──────── Supplied material

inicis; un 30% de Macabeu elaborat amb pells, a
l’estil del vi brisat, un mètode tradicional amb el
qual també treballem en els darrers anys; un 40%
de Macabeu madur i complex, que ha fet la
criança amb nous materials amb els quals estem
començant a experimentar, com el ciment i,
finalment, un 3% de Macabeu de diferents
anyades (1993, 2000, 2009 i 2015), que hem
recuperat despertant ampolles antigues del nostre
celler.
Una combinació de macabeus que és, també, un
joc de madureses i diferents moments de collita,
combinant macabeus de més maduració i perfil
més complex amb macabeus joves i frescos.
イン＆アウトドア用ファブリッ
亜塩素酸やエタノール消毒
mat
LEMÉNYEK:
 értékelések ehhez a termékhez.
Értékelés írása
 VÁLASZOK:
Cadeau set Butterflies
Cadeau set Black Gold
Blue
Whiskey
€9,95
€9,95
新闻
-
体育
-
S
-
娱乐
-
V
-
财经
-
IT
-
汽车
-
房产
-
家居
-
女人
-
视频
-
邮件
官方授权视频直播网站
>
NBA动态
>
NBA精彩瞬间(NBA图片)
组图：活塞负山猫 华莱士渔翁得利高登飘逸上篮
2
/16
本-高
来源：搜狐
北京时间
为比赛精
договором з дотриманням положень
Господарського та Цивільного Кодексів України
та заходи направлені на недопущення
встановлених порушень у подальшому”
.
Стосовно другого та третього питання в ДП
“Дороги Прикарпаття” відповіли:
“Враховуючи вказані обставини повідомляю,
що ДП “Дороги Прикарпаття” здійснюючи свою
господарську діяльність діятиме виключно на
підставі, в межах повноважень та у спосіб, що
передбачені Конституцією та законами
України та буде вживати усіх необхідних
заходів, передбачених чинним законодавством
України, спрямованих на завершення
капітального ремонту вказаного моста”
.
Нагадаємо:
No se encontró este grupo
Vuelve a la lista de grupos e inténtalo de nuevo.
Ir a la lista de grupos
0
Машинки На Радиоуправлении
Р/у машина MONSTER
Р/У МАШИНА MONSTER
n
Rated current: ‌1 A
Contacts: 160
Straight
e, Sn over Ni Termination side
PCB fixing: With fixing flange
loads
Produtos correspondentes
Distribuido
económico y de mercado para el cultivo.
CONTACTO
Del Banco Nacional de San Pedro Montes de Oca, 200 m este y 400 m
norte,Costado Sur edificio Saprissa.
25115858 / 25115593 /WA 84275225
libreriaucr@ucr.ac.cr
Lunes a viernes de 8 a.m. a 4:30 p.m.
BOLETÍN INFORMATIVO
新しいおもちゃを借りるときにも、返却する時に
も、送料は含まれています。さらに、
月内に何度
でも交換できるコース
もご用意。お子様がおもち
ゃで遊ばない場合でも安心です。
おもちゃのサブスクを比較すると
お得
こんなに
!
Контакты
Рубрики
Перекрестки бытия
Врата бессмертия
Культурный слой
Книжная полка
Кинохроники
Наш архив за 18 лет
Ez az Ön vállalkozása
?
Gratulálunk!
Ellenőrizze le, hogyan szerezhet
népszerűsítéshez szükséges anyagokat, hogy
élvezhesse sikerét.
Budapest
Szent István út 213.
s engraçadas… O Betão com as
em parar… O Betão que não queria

────────────────

Problem details: All records above must be printed again, exactly.

Completed task:
inicis; un 30% de Macabeu elaborat amb pells, a
l’estil del vi brisat, un mètode tradicional amb el
qual també treballem en els darrers anys; un 40%
de Macabeu madur i complex, que ha fet la
criança amb nous materials amb els quals estem
començant a experimentar, com el ciment i,
finalment, un 3% de Macabeu de diferents
anyades (1993, 2000, 2009 i 2015), que hem
recuperat despertant ampolles antigues del nostre
celler.
Una combinació de macabeus que és, també, un
joc de madureses i diferents moments de collita,
combinant macabeus de més maduració i perfil
més complex amb macabeus joves i frescos.
イン＆アウトドア用ファブリッ
亜塩素酸やエタノール消毒
mat
LEMÉNYEK:
 értékelések ehhez a termékhez.
Értékelés írása
 VÁLASZOK:
Cadeau set Butterflies
Cadeau set Black Gold
Blue
Whiskey
€9,95
€9,95
新闻
-
体育
-
S
-
娱乐
-
V
-
财经
-
IT
-
汽车
-
房产
-
家居
-
女人
-
视频
-
邮件
官方授权视频直播网站
>
NBA动态
>
NBA精彩瞬间(NBA图片)
组图：活塞负山猫 华莱士渔翁得利高登飘逸上篮
2
/16
本-高
来源：搜狐
北京时间
为比赛精
договором з дотриманням положень
Господарського та Цивільного Кодексів України
та заходи направлені на недопущення
встановлених порушень у подальшому”
.
Стосовно другого та третього питання в ДП
“Дороги Прикарпаття” відповіли:
“Враховуючи вказані обставини повідомляю,
що ДП “Дороги Прикарпаття” здійснюючи свою
господарську діяльність діятиме виключно на
підставі, в межах повноважень та у спосіб, що
передбачені Конституцією та законами
України та буде вживати усіх необхідних
заходів, передбачених чинним законодавством
України, спрямованих на завершення
капітального ремонту вказаного моста”
.
Нагадаємо:
No se encontró este grupo
Vuelve a la lista de grupos e inténtalo de nuevo.
Ir a la lista de grupos
0
Машинки На Радиоуправлении
Р/у машина MONSTER
Р/У МАШИНА MONSTER
n
Rated current: ‌1 A
Contacts: 160
Straight
e, Sn over Ni Termination side
PCB fixing: With fixing flange
loads
Produtos correspondentes
Distribuido
económico y de mercado para el cultivo.
CONTACTO
Del Banco Nacional de San Pedro Montes de Oca, 200 m este y 400 m
norte,Costado Sur edificio Saprissa.
25115858 / 25115593 /WA 84275225
libreriaucr@ucr.ac.cr
Lunes a viernes de 8 a.m. a 4:30 p.m.
BOLETÍN INFORMATIVO
新しいおもちゃを借りるときにも、返却する時に
も、送料は含まれています。さらに、
月内に何度
でも交換できるコース
もご用意。お子様がおもち
ゃで遊ばない場合でも安心です。
おもちゃのサブスクを比較すると
お得
こんなに
!
Контакты
Рубрики
Перекрестки бытия
Врата бессмертия
Культурный слой
Книжная полка
Кинохроники
Наш архив за 18 лет
Ez az Ön vállalkozása
?
Gratulálunk!
Ellenőrizze le, hogyan szerezhet
népszerűsítéshez szükséges anyagokat, hogy
élvezhesse sikerét.
Budapest
Szent István út 213.
s engraçadas… O Betão com as
em parar… O Betão que não queria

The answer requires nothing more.